*** Material to process Section Begins ***

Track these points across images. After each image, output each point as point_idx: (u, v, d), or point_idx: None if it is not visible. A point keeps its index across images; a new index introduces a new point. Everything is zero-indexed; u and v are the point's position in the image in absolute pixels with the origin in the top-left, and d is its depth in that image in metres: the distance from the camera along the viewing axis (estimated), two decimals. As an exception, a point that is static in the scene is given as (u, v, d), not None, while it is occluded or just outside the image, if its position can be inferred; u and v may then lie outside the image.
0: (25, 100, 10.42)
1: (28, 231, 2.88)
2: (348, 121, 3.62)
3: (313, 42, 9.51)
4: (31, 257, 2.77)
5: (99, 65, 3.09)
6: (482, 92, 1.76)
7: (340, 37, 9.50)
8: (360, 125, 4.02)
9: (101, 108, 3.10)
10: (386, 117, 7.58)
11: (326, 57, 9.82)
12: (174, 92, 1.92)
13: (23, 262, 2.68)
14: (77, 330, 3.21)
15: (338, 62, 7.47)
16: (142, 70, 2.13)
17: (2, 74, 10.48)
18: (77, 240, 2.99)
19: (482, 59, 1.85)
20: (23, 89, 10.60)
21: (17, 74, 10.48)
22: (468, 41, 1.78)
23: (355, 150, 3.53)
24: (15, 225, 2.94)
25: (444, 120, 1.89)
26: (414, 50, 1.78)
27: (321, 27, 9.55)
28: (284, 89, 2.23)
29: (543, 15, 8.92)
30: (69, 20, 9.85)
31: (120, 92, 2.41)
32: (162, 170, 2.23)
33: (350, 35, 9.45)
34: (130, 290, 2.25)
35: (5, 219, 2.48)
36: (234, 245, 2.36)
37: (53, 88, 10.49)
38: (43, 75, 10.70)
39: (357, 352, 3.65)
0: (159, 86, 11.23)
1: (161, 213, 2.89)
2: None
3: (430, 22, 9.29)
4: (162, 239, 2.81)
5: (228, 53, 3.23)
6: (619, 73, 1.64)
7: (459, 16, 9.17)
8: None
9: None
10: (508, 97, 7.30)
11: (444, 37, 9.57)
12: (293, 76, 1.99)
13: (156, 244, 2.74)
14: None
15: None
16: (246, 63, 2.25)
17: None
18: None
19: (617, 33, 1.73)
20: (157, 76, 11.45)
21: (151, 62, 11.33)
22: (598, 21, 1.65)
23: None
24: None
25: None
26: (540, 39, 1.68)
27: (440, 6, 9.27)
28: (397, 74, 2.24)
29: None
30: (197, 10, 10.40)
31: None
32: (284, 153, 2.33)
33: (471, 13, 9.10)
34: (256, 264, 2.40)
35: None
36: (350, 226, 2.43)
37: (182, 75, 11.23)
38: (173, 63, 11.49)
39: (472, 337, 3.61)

*** Material to process Section Ends ***
*** Material to process Section Begins ***

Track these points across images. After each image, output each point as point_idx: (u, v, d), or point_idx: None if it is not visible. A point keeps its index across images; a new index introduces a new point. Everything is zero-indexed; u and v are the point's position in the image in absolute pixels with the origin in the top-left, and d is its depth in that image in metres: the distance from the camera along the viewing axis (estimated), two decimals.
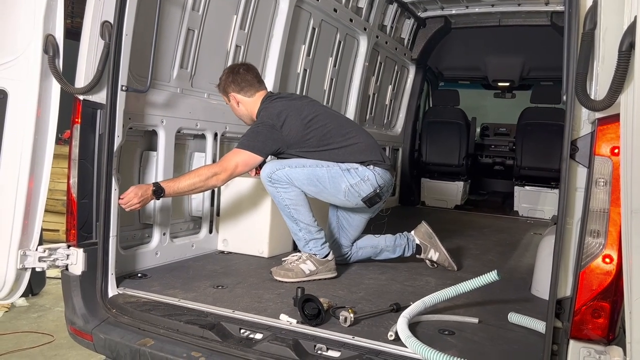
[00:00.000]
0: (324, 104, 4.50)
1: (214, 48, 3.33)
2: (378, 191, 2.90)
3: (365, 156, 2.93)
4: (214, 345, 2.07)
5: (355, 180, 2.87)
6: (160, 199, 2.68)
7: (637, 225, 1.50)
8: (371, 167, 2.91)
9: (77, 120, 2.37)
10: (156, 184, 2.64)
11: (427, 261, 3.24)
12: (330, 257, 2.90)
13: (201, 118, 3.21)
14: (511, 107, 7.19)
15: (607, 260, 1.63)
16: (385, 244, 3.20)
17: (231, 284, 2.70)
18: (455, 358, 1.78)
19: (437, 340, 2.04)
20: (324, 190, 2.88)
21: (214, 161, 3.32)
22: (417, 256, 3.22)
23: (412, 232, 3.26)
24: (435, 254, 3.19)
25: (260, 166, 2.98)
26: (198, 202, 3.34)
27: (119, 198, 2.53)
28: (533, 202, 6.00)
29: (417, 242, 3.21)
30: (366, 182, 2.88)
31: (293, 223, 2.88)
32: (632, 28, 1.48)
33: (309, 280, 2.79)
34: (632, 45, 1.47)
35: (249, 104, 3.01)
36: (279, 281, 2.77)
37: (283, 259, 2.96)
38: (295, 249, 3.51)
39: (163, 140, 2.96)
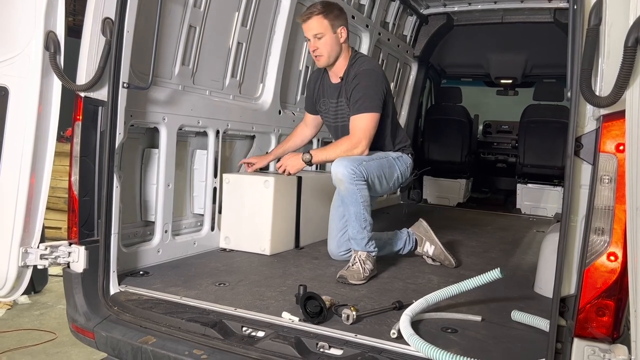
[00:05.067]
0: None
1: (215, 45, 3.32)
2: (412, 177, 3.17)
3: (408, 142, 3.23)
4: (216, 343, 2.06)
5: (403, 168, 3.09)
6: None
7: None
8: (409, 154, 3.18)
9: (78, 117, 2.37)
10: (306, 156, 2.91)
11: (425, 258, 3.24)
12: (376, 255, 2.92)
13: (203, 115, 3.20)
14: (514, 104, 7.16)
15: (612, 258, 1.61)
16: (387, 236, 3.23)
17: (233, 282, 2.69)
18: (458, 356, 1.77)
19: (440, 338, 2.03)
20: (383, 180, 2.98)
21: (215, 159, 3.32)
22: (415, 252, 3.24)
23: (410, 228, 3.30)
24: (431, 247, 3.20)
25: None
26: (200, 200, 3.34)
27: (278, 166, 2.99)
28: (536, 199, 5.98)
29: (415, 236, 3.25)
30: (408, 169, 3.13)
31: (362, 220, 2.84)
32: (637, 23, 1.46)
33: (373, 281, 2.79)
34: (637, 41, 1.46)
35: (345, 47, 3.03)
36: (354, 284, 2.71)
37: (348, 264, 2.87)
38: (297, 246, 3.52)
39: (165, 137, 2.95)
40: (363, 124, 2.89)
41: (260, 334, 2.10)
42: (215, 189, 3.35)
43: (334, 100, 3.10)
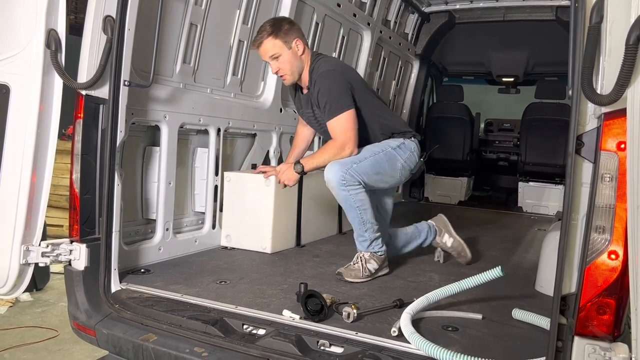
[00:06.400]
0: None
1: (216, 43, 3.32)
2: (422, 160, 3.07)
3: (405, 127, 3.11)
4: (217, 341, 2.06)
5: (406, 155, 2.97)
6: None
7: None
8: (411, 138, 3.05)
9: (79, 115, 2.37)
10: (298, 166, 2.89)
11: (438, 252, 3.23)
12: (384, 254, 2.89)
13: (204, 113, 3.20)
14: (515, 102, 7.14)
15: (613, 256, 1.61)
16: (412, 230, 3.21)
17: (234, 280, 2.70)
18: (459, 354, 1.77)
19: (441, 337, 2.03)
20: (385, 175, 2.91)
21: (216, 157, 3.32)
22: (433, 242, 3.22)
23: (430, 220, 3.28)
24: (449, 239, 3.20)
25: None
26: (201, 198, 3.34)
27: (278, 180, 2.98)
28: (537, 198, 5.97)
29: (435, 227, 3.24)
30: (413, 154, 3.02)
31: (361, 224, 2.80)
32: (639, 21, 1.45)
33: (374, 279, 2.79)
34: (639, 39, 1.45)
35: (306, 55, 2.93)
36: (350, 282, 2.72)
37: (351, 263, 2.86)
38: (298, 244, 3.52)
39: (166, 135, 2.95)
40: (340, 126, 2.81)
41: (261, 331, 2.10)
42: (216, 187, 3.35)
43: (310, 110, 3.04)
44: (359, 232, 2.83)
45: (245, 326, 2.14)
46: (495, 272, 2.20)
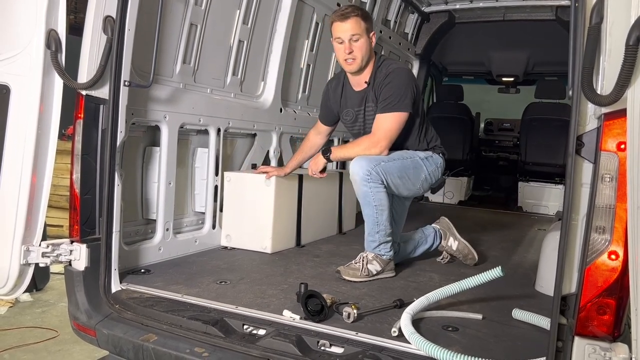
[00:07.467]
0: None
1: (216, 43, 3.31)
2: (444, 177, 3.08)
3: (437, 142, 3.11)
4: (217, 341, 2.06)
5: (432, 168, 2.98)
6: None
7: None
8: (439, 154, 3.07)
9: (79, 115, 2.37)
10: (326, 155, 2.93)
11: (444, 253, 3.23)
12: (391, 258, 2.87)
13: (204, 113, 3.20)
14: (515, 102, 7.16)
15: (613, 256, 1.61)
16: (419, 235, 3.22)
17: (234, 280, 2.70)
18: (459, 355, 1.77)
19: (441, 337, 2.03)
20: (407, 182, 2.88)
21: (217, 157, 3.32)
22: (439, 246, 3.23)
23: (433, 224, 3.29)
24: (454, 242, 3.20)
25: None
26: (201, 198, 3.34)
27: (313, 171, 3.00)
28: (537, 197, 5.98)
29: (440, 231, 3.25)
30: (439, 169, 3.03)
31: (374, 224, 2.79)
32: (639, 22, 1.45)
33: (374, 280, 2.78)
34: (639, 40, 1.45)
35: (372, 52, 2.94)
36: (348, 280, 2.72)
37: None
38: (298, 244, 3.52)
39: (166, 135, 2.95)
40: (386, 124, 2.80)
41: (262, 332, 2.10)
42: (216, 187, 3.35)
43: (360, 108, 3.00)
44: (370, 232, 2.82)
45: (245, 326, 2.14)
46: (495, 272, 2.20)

*** Material to process Section Ends ***

> _Try it_: Each line above starting at the one holding "0: (324, 104, 4.50)" and ending at the one holding "43: (334, 100, 3.10)" should be set down exactly as it stands, both ends included, with no pictures.

> _Result for this task_:
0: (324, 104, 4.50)
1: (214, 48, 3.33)
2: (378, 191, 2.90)
3: (365, 156, 2.93)
4: (214, 345, 2.07)
5: (355, 180, 2.87)
6: (160, 199, 2.68)
7: (637, 225, 1.50)
8: (371, 167, 2.91)
9: (77, 120, 2.37)
10: (156, 184, 2.64)
11: (427, 261, 3.24)
12: (330, 257, 2.90)
13: (201, 118, 3.21)
14: (511, 107, 7.19)
15: (607, 260, 1.63)
16: (385, 244, 3.20)
17: (231, 284, 2.70)
18: (455, 358, 1.78)
19: (437, 340, 2.04)
20: (324, 190, 2.88)
21: (214, 161, 3.32)
22: (417, 256, 3.22)
23: (412, 232, 3.26)
24: (435, 254, 3.19)
25: (260, 166, 2.98)
26: (198, 202, 3.34)
27: (119, 198, 2.53)
28: (533, 202, 6.00)
29: (417, 242, 3.21)
30: (366, 182, 2.88)
31: (293, 223, 2.88)
32: (632, 28, 1.48)
33: (309, 280, 2.79)
34: (632, 45, 1.47)
35: (249, 104, 3.01)
36: (279, 281, 2.77)
37: (283, 259, 2.96)
38: (295, 249, 3.51)
39: (163, 140, 2.96)
[00:05.067]
0: None
1: (215, 45, 3.32)
2: (412, 177, 3.17)
3: (408, 142, 3.23)
4: (216, 343, 2.06)
5: (403, 168, 3.09)
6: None
7: None
8: (409, 154, 3.18)
9: (78, 117, 2.37)
10: (306, 156, 2.91)
11: (425, 258, 3.24)
12: (376, 255, 2.92)
13: (203, 115, 3.20)
14: (514, 104, 7.16)
15: (612, 258, 1.61)
16: (387, 236, 3.23)
17: (233, 282, 2.69)
18: (458, 356, 1.77)
19: (440, 338, 2.03)
20: (383, 180, 2.98)
21: (215, 159, 3.32)
22: (415, 252, 3.24)
23: (410, 228, 3.30)
24: (431, 247, 3.20)
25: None
26: (200, 200, 3.34)
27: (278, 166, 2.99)
28: (536, 199, 5.98)
29: (415, 236, 3.25)
30: (408, 169, 3.13)
31: (362, 220, 2.84)
32: (637, 23, 1.46)
33: (373, 281, 2.79)
34: (637, 41, 1.46)
35: (345, 47, 3.03)
36: (354, 284, 2.71)
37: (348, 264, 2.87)
38: (297, 246, 3.52)
39: (165, 137, 2.95)
40: (363, 124, 2.89)
41: (260, 334, 2.10)
42: (215, 189, 3.35)
43: (334, 100, 3.10)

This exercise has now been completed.